JOB ITEM:
Convert the lines running from the start of the records through the line containing "finestra e ammirare" into a numbered list, omitting any blank lines.

**** DATA FOR REVIEW ****

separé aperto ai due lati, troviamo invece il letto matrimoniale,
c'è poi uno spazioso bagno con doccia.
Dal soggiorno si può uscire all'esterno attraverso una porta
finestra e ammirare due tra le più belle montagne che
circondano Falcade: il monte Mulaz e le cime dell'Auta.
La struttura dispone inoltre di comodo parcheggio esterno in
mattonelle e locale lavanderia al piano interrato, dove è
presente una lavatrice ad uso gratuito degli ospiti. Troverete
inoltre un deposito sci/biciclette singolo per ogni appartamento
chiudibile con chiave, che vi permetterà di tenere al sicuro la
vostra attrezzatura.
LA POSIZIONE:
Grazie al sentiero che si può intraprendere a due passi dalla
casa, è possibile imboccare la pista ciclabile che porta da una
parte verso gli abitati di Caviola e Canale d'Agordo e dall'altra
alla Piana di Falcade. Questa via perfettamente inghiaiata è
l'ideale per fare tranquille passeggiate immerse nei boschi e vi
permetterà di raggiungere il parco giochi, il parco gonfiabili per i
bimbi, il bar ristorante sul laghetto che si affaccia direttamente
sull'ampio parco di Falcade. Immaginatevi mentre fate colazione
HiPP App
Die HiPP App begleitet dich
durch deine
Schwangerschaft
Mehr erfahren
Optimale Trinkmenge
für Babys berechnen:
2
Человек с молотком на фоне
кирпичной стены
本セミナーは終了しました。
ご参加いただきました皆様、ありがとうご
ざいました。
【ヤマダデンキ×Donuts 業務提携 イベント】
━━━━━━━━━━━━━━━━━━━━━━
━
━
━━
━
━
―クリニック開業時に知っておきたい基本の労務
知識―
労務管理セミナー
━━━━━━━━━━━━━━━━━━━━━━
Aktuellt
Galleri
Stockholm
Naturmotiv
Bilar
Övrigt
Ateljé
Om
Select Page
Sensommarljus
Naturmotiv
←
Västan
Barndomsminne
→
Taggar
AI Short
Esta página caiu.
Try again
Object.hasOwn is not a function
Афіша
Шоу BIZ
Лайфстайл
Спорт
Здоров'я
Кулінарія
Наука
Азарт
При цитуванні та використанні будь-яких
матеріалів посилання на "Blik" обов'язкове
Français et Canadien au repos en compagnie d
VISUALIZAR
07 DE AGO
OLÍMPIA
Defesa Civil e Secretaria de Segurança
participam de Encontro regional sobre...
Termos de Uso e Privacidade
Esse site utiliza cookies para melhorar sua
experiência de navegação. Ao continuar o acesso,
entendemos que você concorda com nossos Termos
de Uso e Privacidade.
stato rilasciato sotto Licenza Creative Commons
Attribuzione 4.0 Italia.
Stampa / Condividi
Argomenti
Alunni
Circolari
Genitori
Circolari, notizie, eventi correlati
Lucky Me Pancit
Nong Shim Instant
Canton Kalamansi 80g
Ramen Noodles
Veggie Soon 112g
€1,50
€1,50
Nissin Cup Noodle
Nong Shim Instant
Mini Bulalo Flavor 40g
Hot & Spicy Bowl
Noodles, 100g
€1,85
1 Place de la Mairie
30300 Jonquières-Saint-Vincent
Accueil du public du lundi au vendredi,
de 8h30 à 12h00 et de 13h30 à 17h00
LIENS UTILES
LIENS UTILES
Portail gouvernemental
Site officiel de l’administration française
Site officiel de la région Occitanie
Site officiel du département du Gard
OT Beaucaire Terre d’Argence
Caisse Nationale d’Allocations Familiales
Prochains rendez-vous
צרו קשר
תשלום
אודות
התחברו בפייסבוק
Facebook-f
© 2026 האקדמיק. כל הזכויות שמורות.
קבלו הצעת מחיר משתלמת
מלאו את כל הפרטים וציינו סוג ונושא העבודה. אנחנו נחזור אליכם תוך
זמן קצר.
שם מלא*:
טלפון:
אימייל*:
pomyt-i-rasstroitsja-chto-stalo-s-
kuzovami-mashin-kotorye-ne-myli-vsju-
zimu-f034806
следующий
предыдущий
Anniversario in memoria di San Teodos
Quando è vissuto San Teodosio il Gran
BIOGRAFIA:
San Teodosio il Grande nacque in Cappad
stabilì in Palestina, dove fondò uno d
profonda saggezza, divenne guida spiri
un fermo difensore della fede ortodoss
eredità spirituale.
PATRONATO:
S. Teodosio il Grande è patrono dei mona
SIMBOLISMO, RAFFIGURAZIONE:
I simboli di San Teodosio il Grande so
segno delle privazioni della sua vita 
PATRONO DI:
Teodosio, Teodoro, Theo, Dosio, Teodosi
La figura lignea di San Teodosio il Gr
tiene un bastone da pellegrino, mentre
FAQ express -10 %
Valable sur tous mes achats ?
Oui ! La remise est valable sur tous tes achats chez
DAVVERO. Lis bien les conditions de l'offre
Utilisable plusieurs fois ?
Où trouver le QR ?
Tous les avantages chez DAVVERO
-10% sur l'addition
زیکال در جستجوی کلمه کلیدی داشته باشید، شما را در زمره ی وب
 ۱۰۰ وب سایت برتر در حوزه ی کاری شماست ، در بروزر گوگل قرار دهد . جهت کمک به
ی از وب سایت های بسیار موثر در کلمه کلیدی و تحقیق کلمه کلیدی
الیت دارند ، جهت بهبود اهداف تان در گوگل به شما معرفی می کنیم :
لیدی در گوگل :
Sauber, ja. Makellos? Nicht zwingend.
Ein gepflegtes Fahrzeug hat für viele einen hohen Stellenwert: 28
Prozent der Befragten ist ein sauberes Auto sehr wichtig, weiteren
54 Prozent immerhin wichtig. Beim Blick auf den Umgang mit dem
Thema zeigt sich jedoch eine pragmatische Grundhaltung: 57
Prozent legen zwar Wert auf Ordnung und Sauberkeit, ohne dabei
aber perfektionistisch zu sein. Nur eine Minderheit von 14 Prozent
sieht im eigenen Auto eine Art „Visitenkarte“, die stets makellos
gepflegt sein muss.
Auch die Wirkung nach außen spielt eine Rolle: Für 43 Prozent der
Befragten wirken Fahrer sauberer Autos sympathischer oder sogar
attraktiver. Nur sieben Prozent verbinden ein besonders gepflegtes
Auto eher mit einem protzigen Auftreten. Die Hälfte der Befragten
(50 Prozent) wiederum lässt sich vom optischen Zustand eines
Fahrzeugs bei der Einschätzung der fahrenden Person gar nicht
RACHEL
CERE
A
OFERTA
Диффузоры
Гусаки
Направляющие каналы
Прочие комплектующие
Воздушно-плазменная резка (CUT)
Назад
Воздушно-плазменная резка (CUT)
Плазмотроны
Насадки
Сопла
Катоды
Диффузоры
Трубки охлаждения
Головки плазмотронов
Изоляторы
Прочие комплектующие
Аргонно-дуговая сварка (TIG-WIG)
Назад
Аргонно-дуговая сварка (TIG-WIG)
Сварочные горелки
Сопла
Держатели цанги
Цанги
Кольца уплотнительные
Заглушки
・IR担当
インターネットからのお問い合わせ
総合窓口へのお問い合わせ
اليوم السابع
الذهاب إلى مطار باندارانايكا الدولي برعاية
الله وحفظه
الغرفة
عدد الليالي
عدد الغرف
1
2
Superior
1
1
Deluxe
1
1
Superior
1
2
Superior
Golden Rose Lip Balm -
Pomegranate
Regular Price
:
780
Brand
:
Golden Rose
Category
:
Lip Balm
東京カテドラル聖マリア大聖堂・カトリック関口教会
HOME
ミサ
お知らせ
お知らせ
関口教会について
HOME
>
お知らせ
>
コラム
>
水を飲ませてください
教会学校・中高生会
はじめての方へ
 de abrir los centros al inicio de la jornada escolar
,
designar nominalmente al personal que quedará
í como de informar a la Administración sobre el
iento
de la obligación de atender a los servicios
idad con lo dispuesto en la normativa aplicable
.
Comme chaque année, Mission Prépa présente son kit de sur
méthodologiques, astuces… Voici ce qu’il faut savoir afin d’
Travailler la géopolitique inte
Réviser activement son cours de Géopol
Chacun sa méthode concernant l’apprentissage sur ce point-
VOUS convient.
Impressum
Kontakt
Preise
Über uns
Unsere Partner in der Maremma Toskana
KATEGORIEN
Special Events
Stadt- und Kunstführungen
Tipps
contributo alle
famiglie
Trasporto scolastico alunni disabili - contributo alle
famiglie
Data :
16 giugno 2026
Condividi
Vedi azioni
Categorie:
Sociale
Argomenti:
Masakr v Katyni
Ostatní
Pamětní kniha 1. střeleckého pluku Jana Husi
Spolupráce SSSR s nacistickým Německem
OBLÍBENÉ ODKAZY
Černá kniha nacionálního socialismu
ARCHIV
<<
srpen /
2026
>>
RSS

****

SOLUTION FOR THIS TASK:
1. separé aperto ai due lati, troviamo invece il letto matrimoniale,
2. c'è poi uno spazioso bagno con doccia.
3. Dal soggiorno si può uscire all'esterno attraverso una porta
4. finestra e ammirare due tra le più belle montagne che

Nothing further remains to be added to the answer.